Bodie: 3 hours in this ghost town won’t disappoint you
“Goodbye God, I am going to Bodie”—a fascinating den of vice, isolated between California and Nevada.
Lost among gold, prostitutes, and Chinese laundries, Bodie lies abandoned since 1936, left exactly as it was by its last residents when they abandoned their dreams.
It’s not far, yet it feels lost in the middle of nowhere. The road eventually turns to dirt, and little by little, the atmosphere pulls us in. It’s easy to imagine a stagecoach arriving, and then, after a curve, the town appears before us in all its decayed splendor. Three hours in Bodie’s ghostly silence won’t disappoint.
Bodie truly is a ghost town.
It was deserted in 1936, after a fire dealt its final blow. But its end had been looming long before, with new mines, new technology, and new towns in more hospitable climates. Like many towns, Bodie takes its name from its founder, William S. Bodey, who discovered gold in these hills in 1859.
Twenty years later, Bodie was home to 10,000 residents.
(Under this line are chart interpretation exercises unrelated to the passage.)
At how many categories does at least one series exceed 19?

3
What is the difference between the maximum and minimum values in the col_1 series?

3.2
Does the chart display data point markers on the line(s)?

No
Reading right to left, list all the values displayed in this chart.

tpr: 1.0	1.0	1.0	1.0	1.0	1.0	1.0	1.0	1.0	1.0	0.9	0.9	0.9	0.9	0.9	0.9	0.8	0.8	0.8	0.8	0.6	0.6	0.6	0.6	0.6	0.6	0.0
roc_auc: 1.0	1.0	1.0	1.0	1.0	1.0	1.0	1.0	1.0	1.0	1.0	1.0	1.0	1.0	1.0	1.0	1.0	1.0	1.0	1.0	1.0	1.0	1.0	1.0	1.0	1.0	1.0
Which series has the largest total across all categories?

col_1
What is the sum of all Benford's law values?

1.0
A diverse population, including a substantial Chinese community, with a chronic shortage of “soul shepherds” who found few listeners here.
“Goodbye God, I am going to Bodie.”
A young girl wrote this in her school notebook; Bodie was a place teeming with adventurers, prostitutes, and gamblers. Many made a decent living, but few truly got rich. Miners earned good wages, but temptations were plenty, and life here—where everything had to be imported—was costly.
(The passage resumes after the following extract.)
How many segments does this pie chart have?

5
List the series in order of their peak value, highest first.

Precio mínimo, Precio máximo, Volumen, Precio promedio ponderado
Abandoned in 1936, it remains a testament to an era, a fleeting phenomenon, an apex followed by a rapid, inevitable decline.
Today, it appears just as its residents left it. The paintings, furniture, stoves, even schoolbooks are still in place. Moving household goods was expensive, requiring wagons, horses, and paying duties. So many left with just a suitcase.
We entered softly.
With reverence, we crossed thresholds and peeked at personal belongings. We imagined hopes and disappointments, splendor and decay, living through a myth and carrying back with us the story of unknown lives. But most of all, we felt… the gold fever.